In the case of anticipatory refusals, the report (as does the Code of Practice) approves the conditions for a valid refusal laid down by the Court of Appeal in Re T (Adult: Refusal of Treatment) (1992) 4 All ER 649. The conditions were as follows:
- the patient must have been competent when the refusal was made; and
- must have contemplated the situation that actually arose later; and
- must have appreciated the consequences of refusing treatment; and
- must not have been unduly influenced to make the refusal by anyone else.
The BMA and Law Society's report whilst approving the Re T conditions does mention the restriction recommended by the BMA Code of Practice that (as a matter of public policy) advance statements refusing basic care and maintenance of comfort should not be binding on health professionals. The report does not, however, go on to consider the test for capacity to make a valid advance refusal set out in the decision in Re C (Adult: Refusal of Treatment) (1994) 1 WLR 290 in which it was held that a person would have capacity to make a valid anticipatory refusal if they could understand and retain the information relevant to the decision in question, could believe and weigh it before arriving at a choice. The Re C test of capacity to make a valid refusal directive was specifically approved in the BMA Code of Practice.

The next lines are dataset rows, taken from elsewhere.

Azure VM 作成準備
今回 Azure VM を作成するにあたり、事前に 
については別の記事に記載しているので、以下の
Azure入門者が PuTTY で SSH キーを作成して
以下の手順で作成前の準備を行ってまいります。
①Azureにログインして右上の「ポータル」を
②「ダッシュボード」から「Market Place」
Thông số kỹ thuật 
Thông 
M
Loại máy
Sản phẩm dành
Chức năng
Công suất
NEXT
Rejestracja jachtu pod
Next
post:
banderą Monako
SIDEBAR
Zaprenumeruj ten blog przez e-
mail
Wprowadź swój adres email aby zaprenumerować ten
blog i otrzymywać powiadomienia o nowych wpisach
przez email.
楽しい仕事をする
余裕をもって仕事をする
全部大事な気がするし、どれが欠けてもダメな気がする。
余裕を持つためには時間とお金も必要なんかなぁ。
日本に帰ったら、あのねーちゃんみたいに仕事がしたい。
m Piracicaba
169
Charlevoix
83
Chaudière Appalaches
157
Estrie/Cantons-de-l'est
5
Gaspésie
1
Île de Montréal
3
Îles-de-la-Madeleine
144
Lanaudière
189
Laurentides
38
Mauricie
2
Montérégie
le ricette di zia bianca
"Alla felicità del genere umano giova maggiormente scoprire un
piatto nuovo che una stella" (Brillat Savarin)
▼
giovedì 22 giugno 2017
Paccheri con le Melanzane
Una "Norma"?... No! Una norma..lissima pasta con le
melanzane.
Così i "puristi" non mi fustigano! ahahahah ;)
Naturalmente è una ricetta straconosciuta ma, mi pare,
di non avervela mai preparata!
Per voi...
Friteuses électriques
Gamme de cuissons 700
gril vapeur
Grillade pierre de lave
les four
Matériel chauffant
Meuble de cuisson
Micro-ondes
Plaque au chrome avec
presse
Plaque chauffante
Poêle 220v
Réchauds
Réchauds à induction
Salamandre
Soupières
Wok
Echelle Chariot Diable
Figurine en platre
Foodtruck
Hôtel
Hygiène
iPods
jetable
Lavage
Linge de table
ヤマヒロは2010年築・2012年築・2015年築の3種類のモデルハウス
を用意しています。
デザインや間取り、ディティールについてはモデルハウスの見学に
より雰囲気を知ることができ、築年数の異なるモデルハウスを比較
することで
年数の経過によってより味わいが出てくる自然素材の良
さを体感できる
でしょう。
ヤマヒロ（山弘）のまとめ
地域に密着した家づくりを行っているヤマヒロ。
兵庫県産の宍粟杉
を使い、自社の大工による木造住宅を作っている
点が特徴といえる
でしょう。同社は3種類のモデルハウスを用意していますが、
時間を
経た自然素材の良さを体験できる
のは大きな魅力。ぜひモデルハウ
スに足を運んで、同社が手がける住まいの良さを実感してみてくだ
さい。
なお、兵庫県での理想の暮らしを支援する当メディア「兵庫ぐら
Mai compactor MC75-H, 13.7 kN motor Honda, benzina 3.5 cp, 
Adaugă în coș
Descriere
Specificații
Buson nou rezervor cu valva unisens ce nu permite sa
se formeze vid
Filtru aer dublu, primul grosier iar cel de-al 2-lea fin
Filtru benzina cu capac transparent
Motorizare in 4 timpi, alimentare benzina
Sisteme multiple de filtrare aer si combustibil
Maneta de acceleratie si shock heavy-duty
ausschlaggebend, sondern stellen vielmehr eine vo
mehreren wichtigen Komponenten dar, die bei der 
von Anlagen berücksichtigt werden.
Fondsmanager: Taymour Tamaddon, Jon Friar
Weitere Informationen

The issue of living wills therefore continues to be a topic which attracts substantial debate and discussion. Following the Government's announcement on 16 January, however, it is to be hoped that the interest in and progress towards reform of this complex area of the law will not be subject to delay. The Government's call in their press release for further consultation is certain to engender more discussion with the many legal and medical parties deeply interested in these issues.